Before ascending the throne Artaxerxes was a satrap and commander of his father's army. Artaxerxes came to power after one of his brothers was executed, another committed suicide, the last murdered and his father, Artaxerxes II died. Soon after becoming king, Artaxerxes murdered all of the royal family to secure his place as king. He started two major campaigns against Egypt. The first campaign failed, and was followed up by rebellions throughout the western part of his empire. In 343 BC, Artaxerxes defeated Nectanebo II, the Pharaoh of Egypt, driving him from Egypt, stopping a revolt in Phoenicia on the way.
In Artaxerxes' later years, Philip II of Macedon's power was increasing in Greece, where he tried to convince the Greeks to revolt against the Achaemenid Empire. His activities were opposed by Artaxerxes, and with his support, the city of Perinthus resisted a Macedonian siege.
There is evidence for a renewed building policy at Persepolis in his later life, where Artaxerxes erected a new palace and built his own tomb, and began long-term projects such as the Unfinished Gate.

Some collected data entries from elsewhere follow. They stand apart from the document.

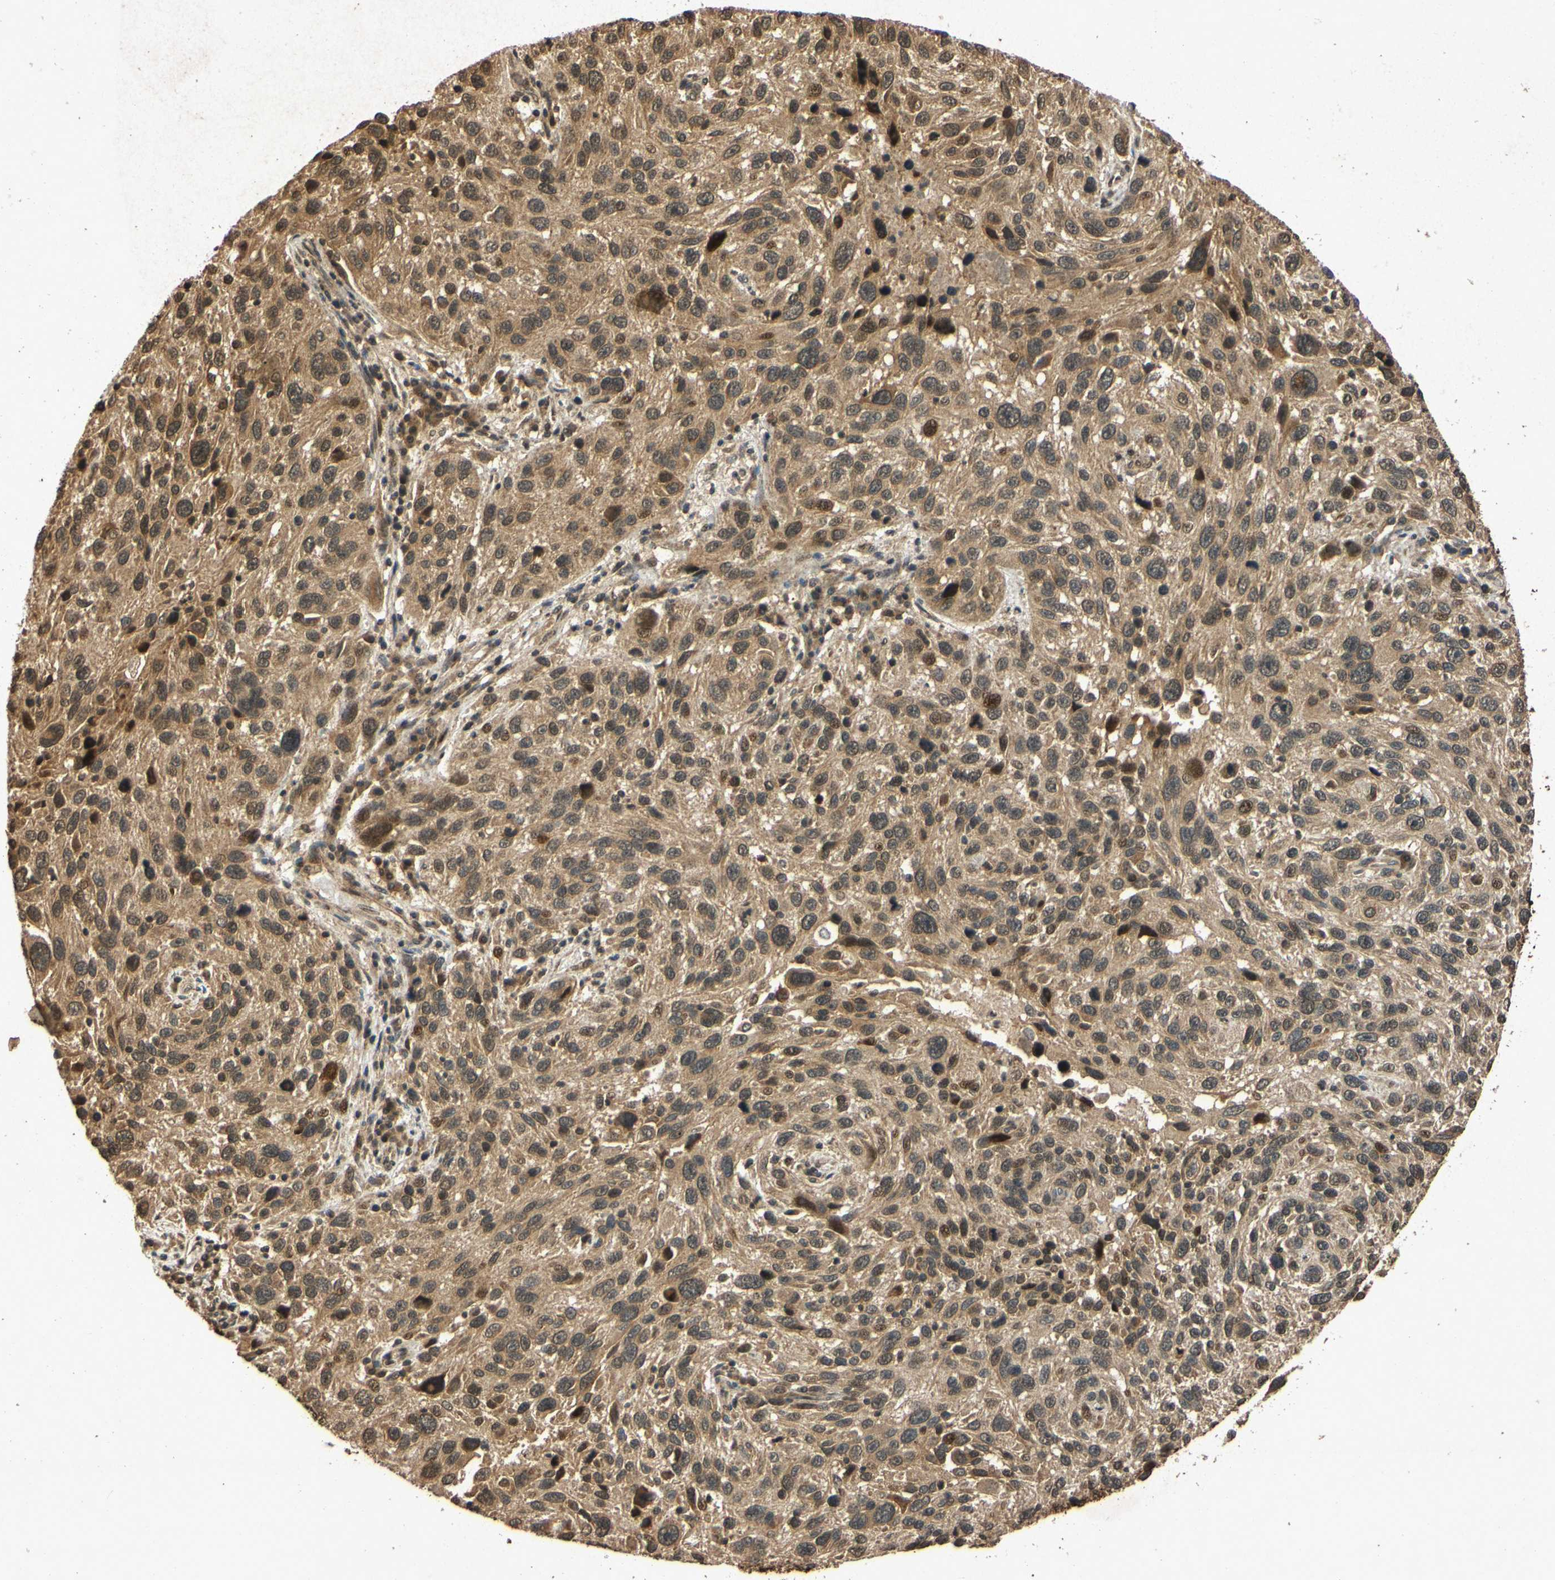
{"staining": {"intensity": "moderate", "quantity": ">75%", "location": "cytoplasmic/membranous"}, "tissue": "melanoma", "cell_type": "Tumor cells", "image_type": "cancer", "snomed": [{"axis": "morphology", "description": "Malignant melanoma, NOS"}, {"axis": "topography", "description": "Skin"}], "caption": "Immunohistochemistry (IHC) image of neoplastic tissue: human melanoma stained using IHC shows medium levels of moderate protein expression localized specifically in the cytoplasmic/membranous of tumor cells, appearing as a cytoplasmic/membranous brown color.", "gene": "ATP6V1H", "patient": {"sex": "male", "age": 53}}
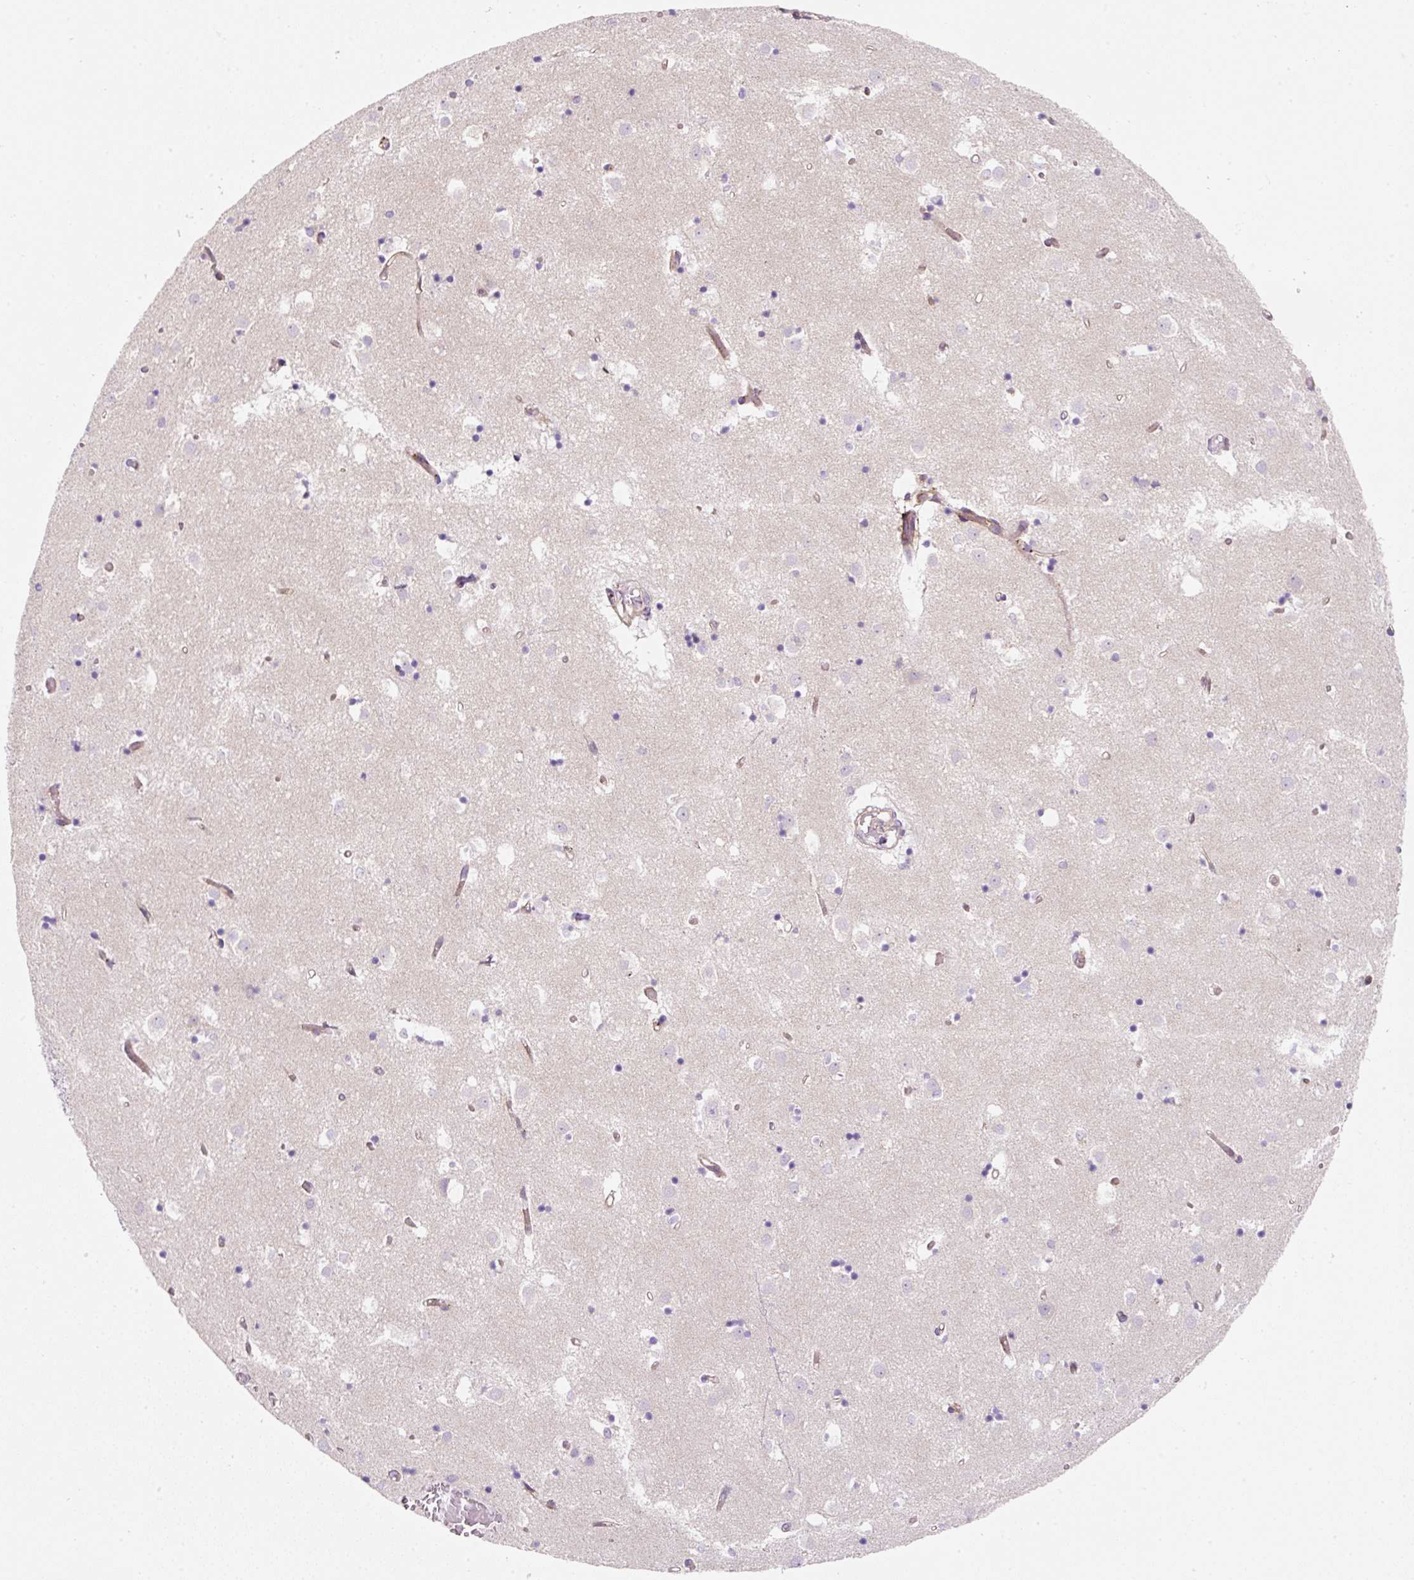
{"staining": {"intensity": "negative", "quantity": "none", "location": "none"}, "tissue": "caudate", "cell_type": "Glial cells", "image_type": "normal", "snomed": [{"axis": "morphology", "description": "Normal tissue, NOS"}, {"axis": "topography", "description": "Lateral ventricle wall"}], "caption": "IHC photomicrograph of unremarkable caudate: caudate stained with DAB (3,3'-diaminobenzidine) reveals no significant protein expression in glial cells.", "gene": "ERAP2", "patient": {"sex": "male", "age": 70}}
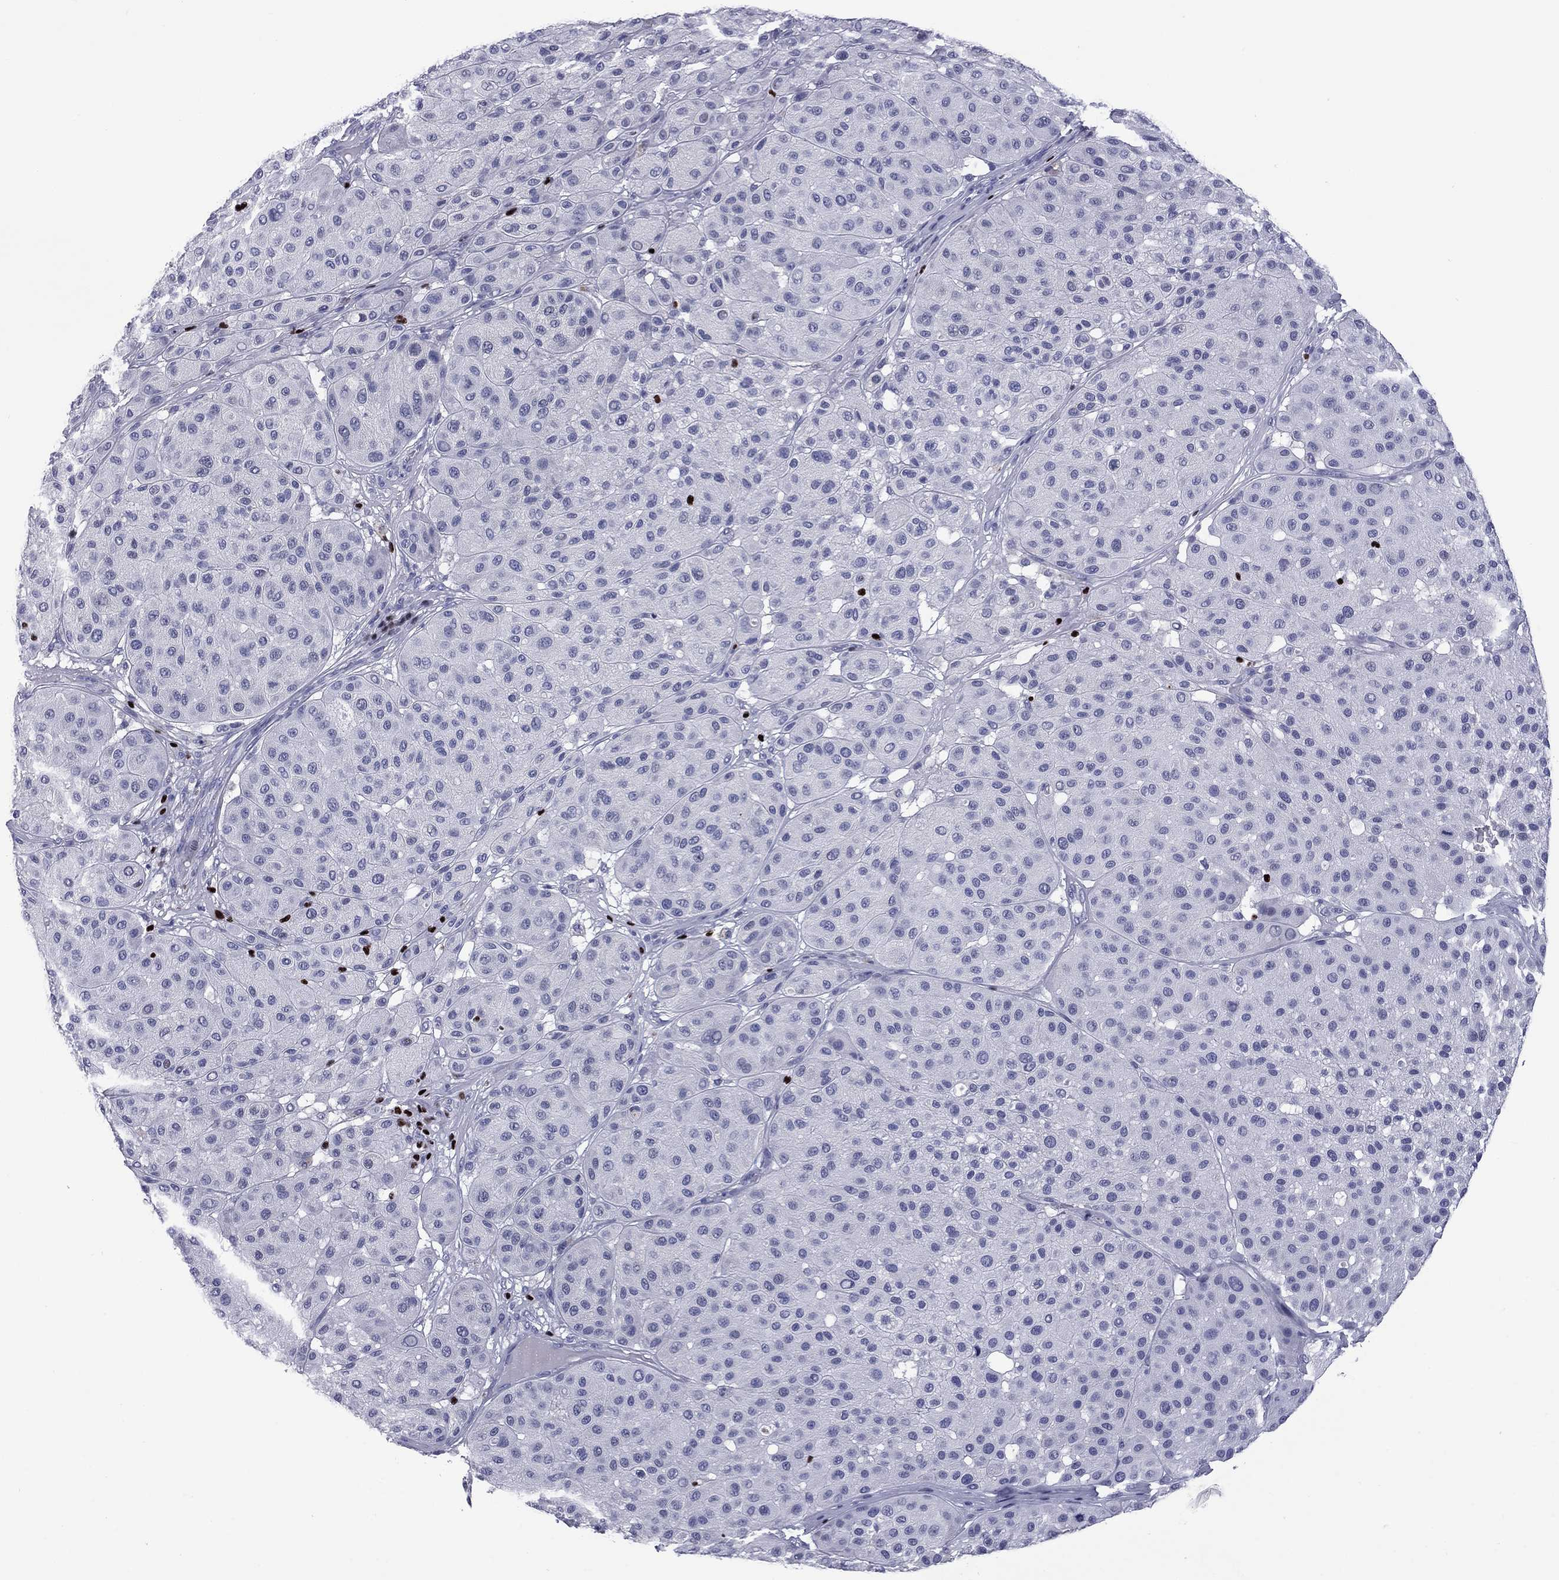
{"staining": {"intensity": "negative", "quantity": "none", "location": "none"}, "tissue": "melanoma", "cell_type": "Tumor cells", "image_type": "cancer", "snomed": [{"axis": "morphology", "description": "Malignant melanoma, Metastatic site"}, {"axis": "topography", "description": "Smooth muscle"}], "caption": "DAB (3,3'-diaminobenzidine) immunohistochemical staining of malignant melanoma (metastatic site) demonstrates no significant staining in tumor cells.", "gene": "IKZF3", "patient": {"sex": "male", "age": 41}}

Artaxerxes III (Old Persian: 𐎠𐎼𐎫𐎧𐏁𐏂, Artaxšaçrā, "he whose empire is well-fitted" or "perfected", or Arta:"honoured" + Xerxes: "a king" ("the honoured king"), according to Herodotus "the great warrior") was the throne name adopted by Ochus when he succeeded his father in 358 BC. He is generally referred to as Ochus, but in modern Iran he is known as Ardeshir III (Persian: اردشیر سوم). In Babylonian inscriptions he is called "Umasu, who is called Artakshatsu". The same form of the name (probably pronounced Uvasu) occurs in the Syrian version of the Canon of Kings by Elias of Nusaybin.